Would you please output, word for word, the span of the listing below that opens on the line containing "Current new additions" and closes on the line containing "About cookies on this site"? Include both ends and nothing more.

━━ Data for review ━━

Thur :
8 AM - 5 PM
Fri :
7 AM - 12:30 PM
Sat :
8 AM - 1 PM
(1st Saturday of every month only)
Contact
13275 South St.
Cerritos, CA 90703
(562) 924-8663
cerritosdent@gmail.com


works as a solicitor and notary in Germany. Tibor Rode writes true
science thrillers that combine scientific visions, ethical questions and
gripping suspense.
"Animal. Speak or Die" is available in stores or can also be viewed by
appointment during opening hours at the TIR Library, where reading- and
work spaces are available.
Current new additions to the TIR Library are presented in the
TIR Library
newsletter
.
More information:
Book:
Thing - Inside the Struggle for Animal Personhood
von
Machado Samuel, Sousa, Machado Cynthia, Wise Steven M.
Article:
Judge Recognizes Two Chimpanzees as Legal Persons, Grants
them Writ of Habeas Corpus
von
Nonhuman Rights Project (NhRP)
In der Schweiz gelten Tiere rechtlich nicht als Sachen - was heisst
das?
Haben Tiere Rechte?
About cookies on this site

━━━
━━ Data for review ━━

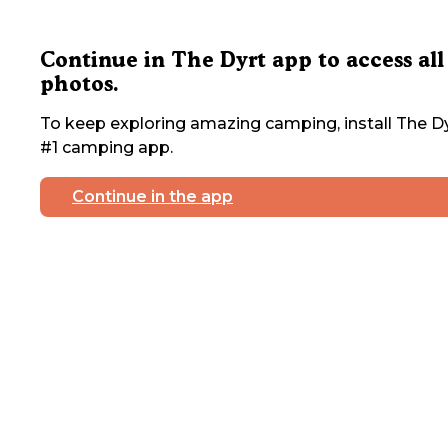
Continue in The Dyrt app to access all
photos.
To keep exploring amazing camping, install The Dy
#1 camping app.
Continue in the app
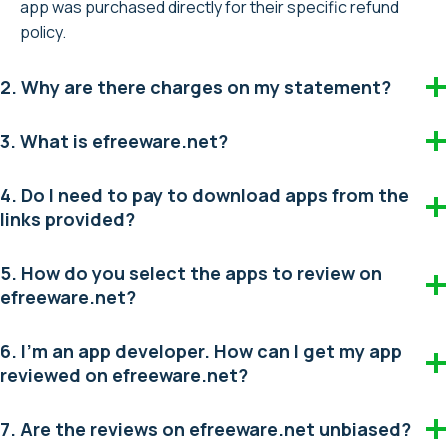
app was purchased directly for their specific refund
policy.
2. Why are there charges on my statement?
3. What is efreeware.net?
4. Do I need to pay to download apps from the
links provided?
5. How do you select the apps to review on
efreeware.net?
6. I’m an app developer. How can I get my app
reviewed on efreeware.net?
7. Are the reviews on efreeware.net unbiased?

━━━

» **Written answer**
Current new additions to the TIR Library are presented in the
TIR Library
newsletter
.
More information:
Book:
Thing - Inside the Struggle for Animal Personhood
von
Machado Samuel, Sousa, Machado Cynthia, Wise Steven M.
Article:
Judge Recognizes Two Chimpanzees as Legal Persons, Grants
them Writ of Habeas Corpus
von
Nonhuman Rights Project (NhRP)
In der Schweiz gelten Tiere rechtlich nicht als Sachen - was heisst
das?
Haben Tiere Rechte?
About cookies on this site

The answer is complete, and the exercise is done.